GE salmon producer AquaBounty purchases Bell Fish aquaculture facility

Published on
June 13, 2017

AquaBounty Technologies will seek to produce its genetically engineered salmon inside the United States following its acquisition of an aquaculture facility in Indiana from Bell Fish Company.

The USD 14 million (EUR 12.5 million) cash purchase was announced by the company on Tuesday, 13 June, and is expected to close within the next 30 days. The facility in Albany, Indiana is one of the largest recirculating aquaculture systems in the world. It was previously used by Bell Fish to produce salmon, perch and steelhead trout.

Maynard, Massachusetts-based AquaBounty is the developer of AquAdvantage salmon, the world’s first genetically engineered salmon. The U.S. Food and Drug Administration ruled in 2015 that the salmon, which is Atlantic salmon modified with a growth hormone gene from a Chinook salmon and a promoter sequence from an ocean pout that enables it to grow faster, is safe to eat. 

In a press release, AquaBounty said the facility will provide the company “with a land-based, contained aquaculture system to grow AquAdvantage salmon near major demand centers in the USD 2 billion [EUR 1.8 billion] U.S. Atlantic salmon market.”
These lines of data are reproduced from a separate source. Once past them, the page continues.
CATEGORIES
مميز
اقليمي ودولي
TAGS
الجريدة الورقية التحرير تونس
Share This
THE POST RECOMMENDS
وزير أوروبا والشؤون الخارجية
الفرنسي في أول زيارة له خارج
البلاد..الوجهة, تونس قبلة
“The United States currently imports over 92 percent of the farmed Atlantic salmon it consumes,” the company said. “AquAdvantage salmon will offer the opportunity for a viable domestic aquaculture industry while providing consumers a fresh and delicious product.”

Once fully operational, the current facility will have an expected annual capacity of 1,200 metric tons – the equivalent of more than USD 10 million (EUR 9 million) in value annually, according to current Atlantic salmon prices. AquaBounty said the facility's first harvest of AquAdvantage salmon could come as soon as the third quarter of 2019, “if anticipated timelines are achieved.”
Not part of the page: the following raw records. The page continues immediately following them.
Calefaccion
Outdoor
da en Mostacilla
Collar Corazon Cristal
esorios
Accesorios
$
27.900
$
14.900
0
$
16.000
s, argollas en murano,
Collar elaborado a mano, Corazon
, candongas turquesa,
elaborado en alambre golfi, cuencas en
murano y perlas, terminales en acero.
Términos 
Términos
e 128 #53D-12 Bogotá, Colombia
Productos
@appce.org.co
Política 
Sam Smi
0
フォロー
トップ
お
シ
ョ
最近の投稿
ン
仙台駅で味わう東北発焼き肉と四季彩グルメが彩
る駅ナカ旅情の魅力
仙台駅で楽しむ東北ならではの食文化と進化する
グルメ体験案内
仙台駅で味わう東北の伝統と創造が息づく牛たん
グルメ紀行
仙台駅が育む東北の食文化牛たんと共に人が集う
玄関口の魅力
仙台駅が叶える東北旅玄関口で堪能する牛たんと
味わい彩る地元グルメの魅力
“This is significantly faster than other land-based facilities due to the quicker time to market for AquAdvantage salmon,” it said. 

If necessary, the Indiana plant can be expanded to accommodate the company’s potential future expansion, AquaBounty CEO Ronald Stotish said.

"This acquisition marks an important milestone and provides the company with its first commercial-scale facility in the United States for growing eco-friendly AquAdvantage salmon,” AquaBounty CEO Ronald Stotish said. “This site will enable production of healthy Atlantic salmon, which will not require vaccines or antibiotics, in a sustainable and responsible manner close to domestic consumers."

In its release, AquaBounty said it was also considering the purchase of other aquaculture production facilities in the U.S., as well as in Canada, where the government has also declared its product safe for consumption.